● Actions to take
1. According to the passage on HVCRE capital treatment, when does the life of a project end under the current Basel III capital rule?
2. Say whether each statement agrees with the passage on HVCRE capital treatment, giving yes or no and the deciding words from the passage. (a) HVCRE treatment was part of the international Basel III framework. (b) The Banking Agencies let appreciated land value count toward the borrower's capital contribution. (c) The passage gives 80% as an example of the maximum supervisory loan-to-value ratio for a commercial construction loan.

● Extract to read
++++++++

HVCRE Capital Treatment Under the Basel III Capital Rule and the Banking Agencies’ Interpretations

Current HVCRE treatment is a purely American phenomenon; it was not included in the international Basel III framework.  A form of capital “gold plating,” it imposes a 50% heightened capital treatment on certain commercial real estate loans that are characterized as HVCRE loans.

The current Basel III capital rule defines an HVCRE loan as follows:

A credit facility that, prior to conversion to permanent financing, finances or has financed the acquisition, development, or construction (ADC) of real property, unless the facility finances:

  • One- to four-family residential properties;
  • Certain community development properties
  • The purchase or development of agricultural land, provided that the valuation of the agricultural land is based on its value for agricultural purposes and the valuation does not take into consideration any potential use of the land for non-agricultural commercial development or residential development; or
  • Commercial real estate projects in which:
    • The loan-to-value ratio is less than or equal to the applicable maximum supervisory loan-to-value ratio under Banking Agency standards – e.g., 80% for a commercial construction loan;
    • The borrower has contributed capital to the project in the form of cash or unencumbered readily marketable assets (or has paid development expenses out-of-pocket) of at least 15% of the real estate’s appraised ”as completed” value; and
    • The borrower contributed the amount of capital required  before the bank advances funds under the credit facility, and the capital contributed by the borrower, or internally generated by the project, is contractually required to remain in the project throughout the life of the project.[1]

Under the current Basel III capital rule, the life of a project concludes only when the credit facility is converted to permanent financing or is sold or paid in full.[2]

The current Basel III capital rule has raised many interpretative questions; however, many of the important ones have not been answered by the Banking Agencies, and others have been answered in a non-intuitive, unduly conservative manner.  In particular, the Banking Agencies interpreted the requirement relating to internally generated capital as foreclosing distributions of such capital even if the amount of capital in the project exceeds 15% of “as completed” value post-distribution.[3]  The Banking Agencies also have not permitted appreciated land value to be taken into account for purposes of the borrower’s capital contribution.

++++++++

● Source data
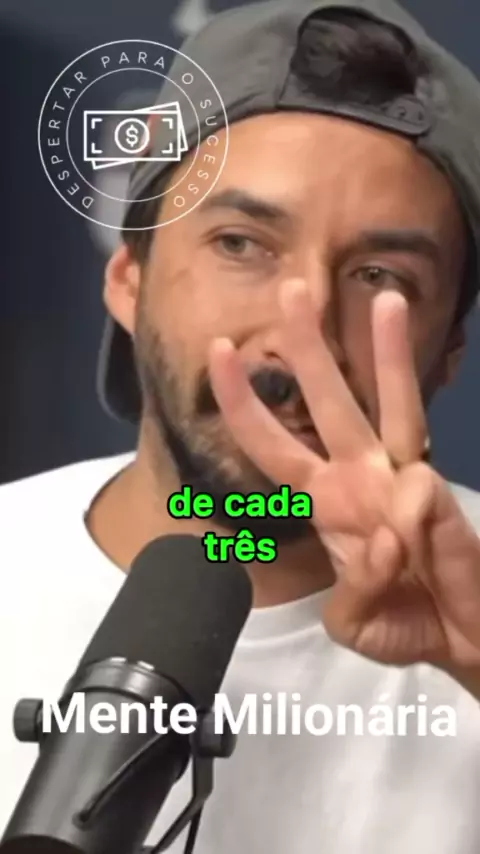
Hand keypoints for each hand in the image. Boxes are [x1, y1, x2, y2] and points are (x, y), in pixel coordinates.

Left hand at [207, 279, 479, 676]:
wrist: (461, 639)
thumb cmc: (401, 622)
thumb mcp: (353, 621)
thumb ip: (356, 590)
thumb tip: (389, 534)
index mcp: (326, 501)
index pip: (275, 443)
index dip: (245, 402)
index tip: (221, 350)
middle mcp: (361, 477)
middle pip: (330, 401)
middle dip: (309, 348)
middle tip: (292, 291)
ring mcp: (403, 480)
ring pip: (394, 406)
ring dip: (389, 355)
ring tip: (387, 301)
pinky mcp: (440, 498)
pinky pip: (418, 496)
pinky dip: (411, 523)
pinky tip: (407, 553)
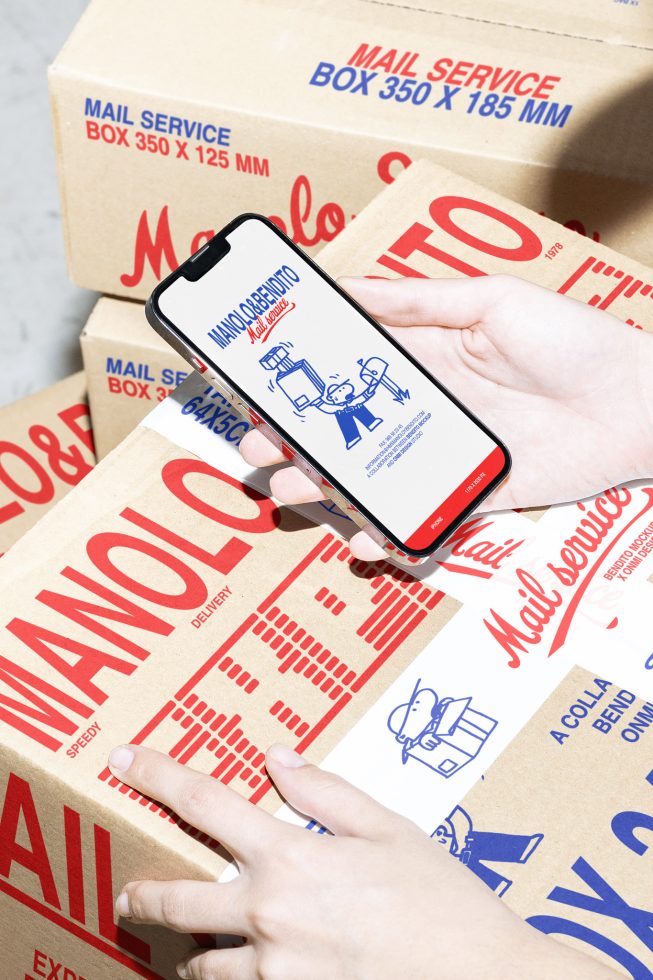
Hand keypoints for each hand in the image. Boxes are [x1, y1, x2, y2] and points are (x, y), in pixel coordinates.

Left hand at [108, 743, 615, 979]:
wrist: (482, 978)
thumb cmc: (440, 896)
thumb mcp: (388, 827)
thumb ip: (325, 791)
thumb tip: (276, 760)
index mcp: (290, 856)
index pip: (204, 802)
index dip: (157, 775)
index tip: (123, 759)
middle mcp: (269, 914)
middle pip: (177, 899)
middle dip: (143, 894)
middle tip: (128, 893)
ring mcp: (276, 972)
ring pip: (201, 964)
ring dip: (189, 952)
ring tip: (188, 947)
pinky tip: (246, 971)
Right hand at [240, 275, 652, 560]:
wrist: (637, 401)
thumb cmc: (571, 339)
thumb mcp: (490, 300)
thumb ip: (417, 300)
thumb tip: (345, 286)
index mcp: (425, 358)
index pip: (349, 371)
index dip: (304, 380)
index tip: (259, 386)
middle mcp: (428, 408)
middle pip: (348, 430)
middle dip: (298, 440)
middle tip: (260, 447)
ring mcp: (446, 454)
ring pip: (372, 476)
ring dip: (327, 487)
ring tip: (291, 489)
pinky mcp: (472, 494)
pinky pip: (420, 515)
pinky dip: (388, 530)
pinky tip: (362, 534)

++++++++

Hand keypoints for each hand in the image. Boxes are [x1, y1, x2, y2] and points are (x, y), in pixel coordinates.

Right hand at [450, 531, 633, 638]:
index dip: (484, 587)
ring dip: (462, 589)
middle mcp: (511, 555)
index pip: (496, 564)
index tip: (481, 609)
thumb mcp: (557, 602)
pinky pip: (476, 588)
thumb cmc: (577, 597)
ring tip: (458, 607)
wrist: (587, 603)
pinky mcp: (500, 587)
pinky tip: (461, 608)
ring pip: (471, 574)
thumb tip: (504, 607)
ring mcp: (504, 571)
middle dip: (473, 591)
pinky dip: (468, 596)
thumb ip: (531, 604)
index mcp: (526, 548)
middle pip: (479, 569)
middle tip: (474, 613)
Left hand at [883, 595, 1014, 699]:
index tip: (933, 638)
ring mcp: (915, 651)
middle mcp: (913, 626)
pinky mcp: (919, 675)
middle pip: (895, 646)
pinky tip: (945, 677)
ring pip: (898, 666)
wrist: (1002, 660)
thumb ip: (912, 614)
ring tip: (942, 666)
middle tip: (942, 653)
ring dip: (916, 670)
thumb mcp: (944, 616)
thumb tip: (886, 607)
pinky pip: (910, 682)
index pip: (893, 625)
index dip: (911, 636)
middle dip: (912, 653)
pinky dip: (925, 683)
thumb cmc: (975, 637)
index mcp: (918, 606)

++++++++

● Solutions to the problems
1. The life of a project ends only when the credit facility is converted to permanent financing or is sold or paid in full.

2.
(a) No: "it was not included in the international Basel III framework"
(b) No: "The Banking Agencies also have not permitted appreciated land value to be taken into account for purposes of the borrower’s capital contribution"
(c) Yes: "e.g., 80% for a commercial construction loan"